> What you will do
Give the lines below again, exactly as they stand, and leave out the images.

> Page-level text extractions
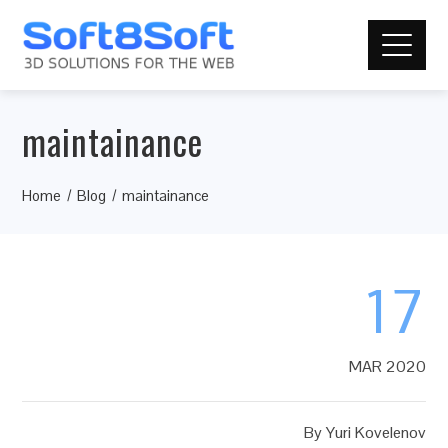
maintainance
Home
Blog
maintainance
17
MAR 2020
By
Yuri Kovelenov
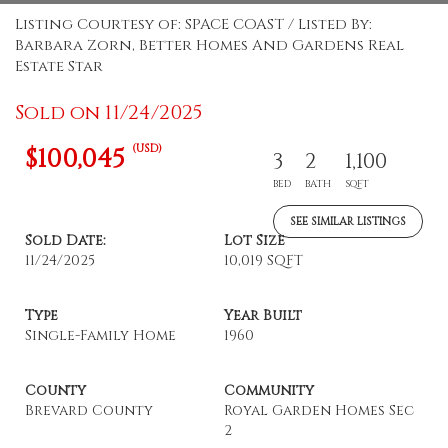
Listing Courtesy of: SPACE COAST / Listed By:
Barbara Zorn, Better Homes And Gardens Real
Estate Star
Sold on 11/24/2025
(USD)
$100,045
3
2
1,100
BED
BATH
SQFT
SEE SIMILAR LISTINGS
Sold Date:
Lot Size
11/24/2025
10,019 SQFT
Type
Year Built
Single-Family Home
1960
County
Community
Brevard County
Royal Garden Homes Sec
2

> Exercise output
maintainance
Home
Blog
maintainance
17
MAR 2020
By
Yuri Kovelenov
Listing Courtesy of: SPACE COAST / Listed By:
Barbara Zorn, Better Homes And Gardens Real
Estate Star
Sold on 11/24/2025
(USD)
$100,045
3
2
1,100
BED
BATH
SQFT
SEE SIMILAR LISTINGS
Sold Date:
Lot Size
11/24/2025
10,019 SQFT
Type
Year Built
Single-Family Home
1960
County
Community
Brevard County
Royal Garden Homes Sec
2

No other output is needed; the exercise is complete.